4) Demensia Frontotemporal (FTD)
FTD adalah sindrom klinis pengecualian terkait dengan non-AD kondisi
patologis dan relatif jarang terjadi dalam pengaturan klinikal. Sindrom ini
mencakup spektrum non-AD demensia dan ditandai oleh atrofi fokus daerah
temporal yang frontal dan anterior. Patologis, FTD adalah variabel, beberapa kasus
mungkin menunjukkan teupostur penyakit (dengan atau tanpa badan Pick klasik),
sedangkan yang lain menunjukkan ubiquitin-positif inklusi, dan masih orang lain
mungkin kurang khas histologis ciri-ciri.
i. Stadium Demensia
Menurut Setiawan (2014), stadium demensia dibagi 3 yaitu stadiumawal, stadium
menengah dan stadium akhir.
1) Stadium awal
Gejala stadium awal yang dialami lansia menunjukkan gejala seperti kesulitan
dalam berbahasa dan berkomunikasi, mengalami kemunduran daya ingat serta
disorientasi waktu dan tempat.
2) Stadium menengah
Pada stadium ini demensia ditandai dengan mulai mengalami kesulitan
melakukan aktivitas kehidupan sehari – hari dan menunjukkan gejala seperti mudah
lupa, terutama untuk peristiwa yang baru lupa nama orang, tanda lainnya seperti
sangat bergantung pada orang lain dalam melakukan sesuatu misalnya ke toilet,
mandi dan berpakaian.
3) Stadium Lanjut
Pada stadium lanjut mengalami ketidak mandirian dan in aktif yangtotal
serta tidak mengenali lagi anggota keluraga (disorientasi personal).Lansia juga
sukar memahami dan menilai peristiwa yang telah dialami.
j. Penilaian Demensia
Diagnosis demensia ditegakkan berdasarkan penilaian menyeluruh, dengan
memperhatikan usia penderita, riwayat keluarga, awal dan perkembangan gejala serta
adanya penyakit lain :
1) Pemeriksaan Memori
Pada pemeriksaan ini pasien diminta untuk mencatat, menyimpan, mengingat
dan mengenal informasi baru. Pasien diminta untuk mengulang kata – kata
( registration ), mengingat kembali informasi tadi setelah istirahat beberapa menit
( retention, recall ) dan mengenal kata – kata dari banyak daftar (recognition).

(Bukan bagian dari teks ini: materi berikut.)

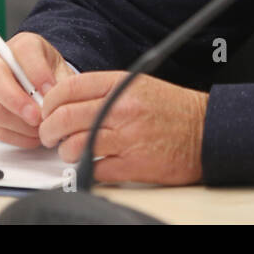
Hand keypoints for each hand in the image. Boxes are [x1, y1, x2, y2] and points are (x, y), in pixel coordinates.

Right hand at [0, 31, 74, 147]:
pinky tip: (31, 137)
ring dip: (19, 125)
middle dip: (17, 101)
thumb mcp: (61, 72)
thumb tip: (60, 101)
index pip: (23, 51)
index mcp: (21, 45)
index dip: (37, 72)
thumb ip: (62, 84)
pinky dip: (14, 136)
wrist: (35, 83)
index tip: (50, 91)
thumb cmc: (48, 75)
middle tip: (38, 117)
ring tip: (41, 130)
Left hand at [38, 72, 207, 184]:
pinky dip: (89, 169)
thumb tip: (69, 101)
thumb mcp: (139, 85)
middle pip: (65, 117)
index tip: (47, 111)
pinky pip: (95, 169)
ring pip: (74, 145)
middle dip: (49, 130)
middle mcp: (122, 108)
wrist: (206, 131)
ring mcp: (127, 137)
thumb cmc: (173, 109)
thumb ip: (106, 90)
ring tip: (72, 151)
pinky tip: (95, 164)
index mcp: (121, 84)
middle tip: (49, 136)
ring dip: (66, 152)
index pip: (69, 88)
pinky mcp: (133, 165)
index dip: (50, 102)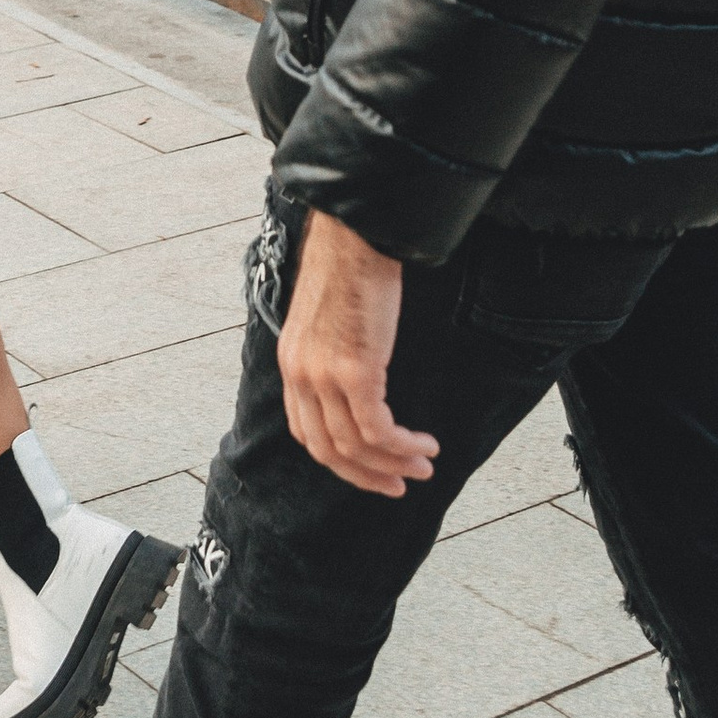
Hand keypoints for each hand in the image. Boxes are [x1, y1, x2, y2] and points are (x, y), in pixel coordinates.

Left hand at [277, 208, 437, 496]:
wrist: (356, 234)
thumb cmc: (351, 264)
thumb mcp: (328, 315)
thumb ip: (333, 349)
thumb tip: (360, 373)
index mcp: (293, 362)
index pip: (306, 432)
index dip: (339, 458)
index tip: (369, 467)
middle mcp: (302, 374)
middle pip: (328, 450)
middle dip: (366, 475)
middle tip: (399, 483)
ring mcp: (325, 375)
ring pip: (356, 446)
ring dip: (393, 463)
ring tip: (423, 465)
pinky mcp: (355, 371)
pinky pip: (378, 429)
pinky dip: (402, 445)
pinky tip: (424, 444)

Kemampuan itu untuk mengingat informasi dievaluasi dengan memperkenalkan
nama-nama dari 3 obyek kepada pasienpasien,yang diminta untuk mengulang nama-
nama dengan segera. Jika pasien- pasien tidak bisamelakukannya, masalah itu adalah
biasanya perhatian, bukan memori.Jika pasienpasien dapat mengingat informasi,
ingatan jangka pendek yang diuji: Setelah 5 menit, pasien diminta untuk mengingat 3
nama. Pasien dengan demensia melupakan informasi yang sederhana dalam 1 sampai
5 menit. mintalah pasien untuk menyebut object di dalamkategorikategori (misalnya,
binatangbinatang, barang-barangkesenian pakaian, potongan-potongan dari mebel)
adalah tes yang bermanfaat Pasien dengan demensia kesulitan untuk menyebut
beberapa, mereka yang tanpa demensia dengan mudah menyebut banyak. Functional
Activities Questionnaire, tersedia dari Asosiasi Alzheimer, digunakan untuk
mengevaluasi apakah perusakan/pelemahan teori- mempengaruhi suatu kemampuan
pasienuntuk melaksanakan aktivitas kompleks lain.
2) Pemeriksaan kemampuan berbahasa
Pada pemeriksaan ini pasien diminta untuk menyebutkan nama benda di
dalam ruangan atau bagian dari tubuh, mengikuti perintah 14 atau aba – aba atau
mengulang ungkapan.
3) Pemeriksaan apraksia
Dimana keterampilan motorik pasien dapat diperiksa dengan cara meminta
pasien untuk melakukan gerakan tertentu, misalnya memasang / menyusun balok–
balok, atau menyusun tongkat dalam desain tertentu.